New campaign highlights trade war

New campaign highlights trade war
Jul 27, 2018

Farmers for Free Trade hopes President Trump repairs trade relationships

By Diego Flammini
Staff Writer
Farms.com

Farmers for Free Trade launched a media effort to raise awareness about the ongoing trade war between the U.S. and some of its global partners.

Yesterday, the national organization introduced its Tariffs Hurt the Heartland campaign. The four-month initiative will feature TV, digital, radio and print ads across the country to highlight the challenges farmers face because of disrupted trade agreements.

The group will also hold townhall meetings and develop an interactive map to explain how tariffs impact U.S. communities.

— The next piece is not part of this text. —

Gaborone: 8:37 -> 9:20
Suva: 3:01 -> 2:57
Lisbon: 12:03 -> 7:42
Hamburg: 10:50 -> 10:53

“To push back against this advancing trade war, we are going to tell the stories of the jobs, businesses and consumers who are too often being ignored by the people who make our nation’s policies but fail to consider the real-life cost,” Brian Kuehl, executive director of Farmers for Free Trade, said in a statement yesterday.



 

The organization has released one video in Iowa, Pennsylvania and Michigan to kickstart the campaign. Farmers for Free Trade will circulate the video to more states soon.

The 30-second video, titled Rounding Error, features a clip of Peter Navarro, director of the National Trade Council, saying that “the amount of trade we’re affecting with the tariffs is a rounding error.”

Farmers are hopeful these messages, combined with mounting pressure from voters, will convince lawmakers to repair damaged trade relationships.

“Time and money need to be spent on failing infrastructure and strengthening trade relationships, not making hardworking family farmers the pawns of a political game,” Megan Dwyer, a soybean producer from Coal Valley, Ill., told Illinois Business Daily yesterday.

The Tariffs Hurt the Heartland campaign is the second effort Farmers for Free Trade has launched to get the President’s attention.

In March, the organization launched its Voice of the Farmer initiative, which encouraged American farmers to record short videos highlighting the importance of trade.

Farms.com has reached out to Farmers for Free Trade for comment on its new media campaign.